» Work required:
In the items below, change every "pixels" to "px" and leave everything else as it is.

» Stored records:
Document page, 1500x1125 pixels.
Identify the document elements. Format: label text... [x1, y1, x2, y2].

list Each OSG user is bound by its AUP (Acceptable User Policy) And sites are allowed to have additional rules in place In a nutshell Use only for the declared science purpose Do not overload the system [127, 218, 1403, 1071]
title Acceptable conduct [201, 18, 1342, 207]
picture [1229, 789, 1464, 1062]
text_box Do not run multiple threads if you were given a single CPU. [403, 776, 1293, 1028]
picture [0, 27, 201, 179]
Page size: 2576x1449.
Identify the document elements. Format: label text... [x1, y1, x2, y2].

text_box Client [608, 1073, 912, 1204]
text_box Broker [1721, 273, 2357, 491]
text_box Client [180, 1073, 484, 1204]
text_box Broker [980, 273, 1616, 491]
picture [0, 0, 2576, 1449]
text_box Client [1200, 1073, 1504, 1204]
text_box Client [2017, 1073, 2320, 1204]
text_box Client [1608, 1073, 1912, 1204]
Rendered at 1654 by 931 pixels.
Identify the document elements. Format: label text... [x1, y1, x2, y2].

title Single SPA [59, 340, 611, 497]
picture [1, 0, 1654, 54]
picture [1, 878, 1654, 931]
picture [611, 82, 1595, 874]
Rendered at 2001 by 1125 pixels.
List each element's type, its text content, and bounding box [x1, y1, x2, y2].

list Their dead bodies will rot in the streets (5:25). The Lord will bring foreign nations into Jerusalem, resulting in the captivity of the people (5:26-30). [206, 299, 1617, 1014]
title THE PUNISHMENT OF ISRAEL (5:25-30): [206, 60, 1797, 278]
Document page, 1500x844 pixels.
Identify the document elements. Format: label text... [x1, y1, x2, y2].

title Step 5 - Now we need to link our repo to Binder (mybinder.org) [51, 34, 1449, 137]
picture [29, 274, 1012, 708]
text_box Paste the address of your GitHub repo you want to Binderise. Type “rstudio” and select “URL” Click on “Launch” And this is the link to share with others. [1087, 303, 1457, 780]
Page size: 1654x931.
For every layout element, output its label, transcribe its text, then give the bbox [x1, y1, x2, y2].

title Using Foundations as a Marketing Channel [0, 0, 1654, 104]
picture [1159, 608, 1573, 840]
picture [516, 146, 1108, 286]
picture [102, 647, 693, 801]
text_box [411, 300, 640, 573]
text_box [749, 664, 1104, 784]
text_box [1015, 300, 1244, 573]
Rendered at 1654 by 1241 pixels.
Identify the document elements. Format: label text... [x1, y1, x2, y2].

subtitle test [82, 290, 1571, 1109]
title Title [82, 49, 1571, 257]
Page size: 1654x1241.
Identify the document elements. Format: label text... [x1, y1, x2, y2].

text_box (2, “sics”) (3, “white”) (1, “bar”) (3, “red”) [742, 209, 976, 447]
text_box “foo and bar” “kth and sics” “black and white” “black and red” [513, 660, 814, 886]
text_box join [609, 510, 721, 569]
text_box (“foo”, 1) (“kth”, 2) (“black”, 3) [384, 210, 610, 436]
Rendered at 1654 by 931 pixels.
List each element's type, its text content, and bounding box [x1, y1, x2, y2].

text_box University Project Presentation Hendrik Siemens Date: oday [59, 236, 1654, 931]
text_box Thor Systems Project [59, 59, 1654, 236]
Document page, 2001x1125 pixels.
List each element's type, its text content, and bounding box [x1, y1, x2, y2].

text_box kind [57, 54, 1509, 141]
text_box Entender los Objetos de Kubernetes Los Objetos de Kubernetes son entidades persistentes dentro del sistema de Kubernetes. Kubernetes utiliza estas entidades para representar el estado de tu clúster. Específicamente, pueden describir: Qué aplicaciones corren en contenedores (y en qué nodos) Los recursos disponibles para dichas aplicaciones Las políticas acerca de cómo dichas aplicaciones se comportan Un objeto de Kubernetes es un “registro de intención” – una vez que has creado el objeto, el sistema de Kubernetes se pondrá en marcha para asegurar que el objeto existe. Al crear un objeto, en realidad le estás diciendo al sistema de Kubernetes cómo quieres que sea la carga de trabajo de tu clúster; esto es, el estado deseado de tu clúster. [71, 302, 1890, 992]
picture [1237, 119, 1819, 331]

» Exercise output:
Document page, 1500x1125 px.
Identify the document elements. Format: label text... [x1, y1, x2, y2].

list Each OSG user is bound by its AUP (Acceptable User Policy) And sites are allowed to have additional rules in place In a nutshell Use only for the declared science purpose Do not overload the system [127, 218, 1403, 1071]
title Acceptable conduct [201, 18, 1342, 207]
picture [1229, 789, 1464, 1062]
text_box Do not run multiple threads if you were given a single CPU. [403, 776, 1293, 1028]
picture [0, 27, 201, 179]
Page size: 2576x1449.
Identify the document elements. Format: label text... [x1, y1, x2, y2].

text_box Client [608, 1073, 912, 1204]
text_box Broker [1721, 273, 2357, 491]
text_box Client [180, 1073, 484, 1204]
text_box Broker [980, 273, 1616, 491]
picture [0, 0, 2576, 1449]
text_box Client [1200, 1073, 1504, 1204]
text_box Client [2017, 1073, 2320, 1204]
text_box Client [1608, 1073, 1912, 1204]
Rendered at 1654 by 931 px.
Identify the document elements. Format: label text... [x1, y1, x2, y2].

title Single SPA [59, 340, 611, 497]
picture [1, 0, 1654, 54]
picture [1, 878, 1654, 931]
picture [611, 82, 1595, 874]
Rendered at 2001 by 1125 px.
List each element's type, its text content, and bounding box [x1, y1, x2, y2].

list Their dead bodies will rot in the streets (5:25). The Lord will bring foreign nations into Jerusalem, resulting in the captivity of the people (5:26-30). [206, 299, 1617, 1014]
title THE PUNISHMENT OF ISRAEL (5:25-30): [206, 60, 1797, 278]
Document page, 1500x844 px.
Identify the document elements. Format: label text... [x1, y1, x2, y2].

title Step 5 - Now we need to link our repo to Binder (mybinder.org) [51, 34, 1449, 137]
picture [29, 274, 1012, 708]
text_box Paste the address of your GitHub repo you want to Binderise. Type “rstudio” and select “URL” Click on “Launch” And this is the link to share with others. [1087, 303, 1457, 780]
Page size: 1654x931.
For every layout element, output its label, transcribe its text, then give the bbox [x1, y1, x2, y2].

title Using Foundations as a Marketing Channel [0, 0, 1654, 104]
picture [1159, 608, 1573, 840]
picture [516, 146, 1108, 286]
picture [102, 647, 693, 801]
text_box [411, 300, 640, 573]
text_box [749, 664, 1104, 784]
text_box [1015, 300, 1244, 573]
Rendered at 1654 by 1241 px.
Identify the document elements. Format: label text... [x1, y1, x2, y2].

subtitle test [82, 290, 1571, 1109]
title Title [82, 49, 1571, 257]
Page size: 1654x1241.
Identify the document elements. Format: label text... [x1, y1, x2, y2].

text_box (2, “sics”) (3, “white”) (1, “bar”) (3, “red”) [742, 209, 976, 447]
text_box “foo and bar” “kth and sics” “black and white” “black and red” [513, 660, 814, 886]
text_box join [609, 510, 721, 569]
text_box (“foo”, 1) (“kth”, 2) (“black”, 3) [384, 210, 610, 436]
Rendered at 1654 by 931 px.
List each element's type, its text content, and bounding box [x1, y1, x2, y2].

text_box University Project Presentation Hendrik Siemens Date: oday [59, 236, 1654, 931]
text_box Thor Systems Project [59, 59, 1654, 236]
Document page, 2001x1125 px.
List each element's type, its text content, and bounding box [x1, y1, x2, y2].

text_box kind [57, 54, 1509, 141]
text_box Entender los Objetos de Kubernetes Los Objetos de Kubernetes son entidades persistentes dentro del sistema de Kubernetes. Kubernetes utiliza estas entidades para representar el estado de tu clúster. Específicamente, pueden describir: Qué aplicaciones corren en contenedores (y en qué nodos) Los recursos disponibles para dichas aplicaciones Las políticas acerca de cómo dichas aplicaciones se comportan Un objeto de Kubernetes es un “registro de intención” – una vez que has creado el objeto, el sistema de Kubernetes se pondrá en marcha para asegurar que el objeto existe. Al crear un objeto, en realidad le estás diciendo al sistema de Kubernetes cómo quieres que sea la carga de trabajo de tu clúster; esto es, el estado deseado de tu clúster. [71, 302, 1890, 992]
picture [1237, 119, 1819, 331]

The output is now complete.